Trying to go from stock 2.3.4 on my Mesmerize but am stuck with getting a a Status 7 while trying to install zip from sd card. I believe i'm using an old CWM and that could be the reason? Using CWM3_Voodoo that is in Section 6 of the How To Guide.

1) Should i be using a different CWM? which one and how do i update it from the one i have on now?
2) can i use any CM10 or 10.1 rom from Goo Manger that is for the Fascinate or Mesmerize?


----------



## KeithN (Aug 4, 2011)

Go read the pinned guide by droidstyle. Section 4 has what you are looking for. You are going to need to use CWM fixed for CM7.

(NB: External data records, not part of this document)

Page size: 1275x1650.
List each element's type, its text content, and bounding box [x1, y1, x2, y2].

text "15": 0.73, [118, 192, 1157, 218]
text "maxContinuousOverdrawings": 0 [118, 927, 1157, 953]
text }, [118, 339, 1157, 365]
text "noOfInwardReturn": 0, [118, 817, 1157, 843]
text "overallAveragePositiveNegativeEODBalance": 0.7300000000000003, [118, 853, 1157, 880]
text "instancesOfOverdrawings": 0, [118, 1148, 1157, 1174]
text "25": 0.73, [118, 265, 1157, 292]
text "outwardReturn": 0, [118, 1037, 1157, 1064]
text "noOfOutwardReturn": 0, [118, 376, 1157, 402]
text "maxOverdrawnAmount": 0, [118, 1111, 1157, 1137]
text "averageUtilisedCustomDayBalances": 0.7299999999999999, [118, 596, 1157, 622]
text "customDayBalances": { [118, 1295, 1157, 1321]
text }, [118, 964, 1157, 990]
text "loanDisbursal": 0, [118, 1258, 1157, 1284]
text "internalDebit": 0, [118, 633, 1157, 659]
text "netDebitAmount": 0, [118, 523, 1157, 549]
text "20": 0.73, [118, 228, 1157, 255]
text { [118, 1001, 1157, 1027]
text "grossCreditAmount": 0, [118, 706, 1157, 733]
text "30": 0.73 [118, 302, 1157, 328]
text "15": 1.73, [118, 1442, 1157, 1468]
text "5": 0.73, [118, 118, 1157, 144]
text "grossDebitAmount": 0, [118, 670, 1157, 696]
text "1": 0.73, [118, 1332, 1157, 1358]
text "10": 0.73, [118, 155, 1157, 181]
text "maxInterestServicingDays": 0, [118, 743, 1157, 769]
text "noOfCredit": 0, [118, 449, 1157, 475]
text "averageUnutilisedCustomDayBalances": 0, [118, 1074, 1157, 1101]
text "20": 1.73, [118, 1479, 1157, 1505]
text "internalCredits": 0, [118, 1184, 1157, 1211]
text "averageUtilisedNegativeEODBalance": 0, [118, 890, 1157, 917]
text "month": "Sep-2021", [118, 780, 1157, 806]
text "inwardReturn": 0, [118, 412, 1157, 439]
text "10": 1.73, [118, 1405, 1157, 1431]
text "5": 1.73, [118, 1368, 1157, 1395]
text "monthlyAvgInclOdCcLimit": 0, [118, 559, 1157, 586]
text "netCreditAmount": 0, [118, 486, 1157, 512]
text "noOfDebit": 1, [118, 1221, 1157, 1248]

Sent from my Galaxy Nexus using RootzWiki


----------



## Dagex (Feb 14, 2013)

Here's a link







http://rootzwiki.com/index.php?/topic/10728-[Guide]Installing-A-Rom/cwm-Recovery/root/or-Going-Back-To-Stock.

Sent from my SCH-I500 using Tapatalk 2


----------



## showcasemodr (Dec 31, 2011)

Make sure you don't Odin the Verizon eh03 in that guide. Only Odin mes specific tar files.

The cwm will work with the mez though.


----------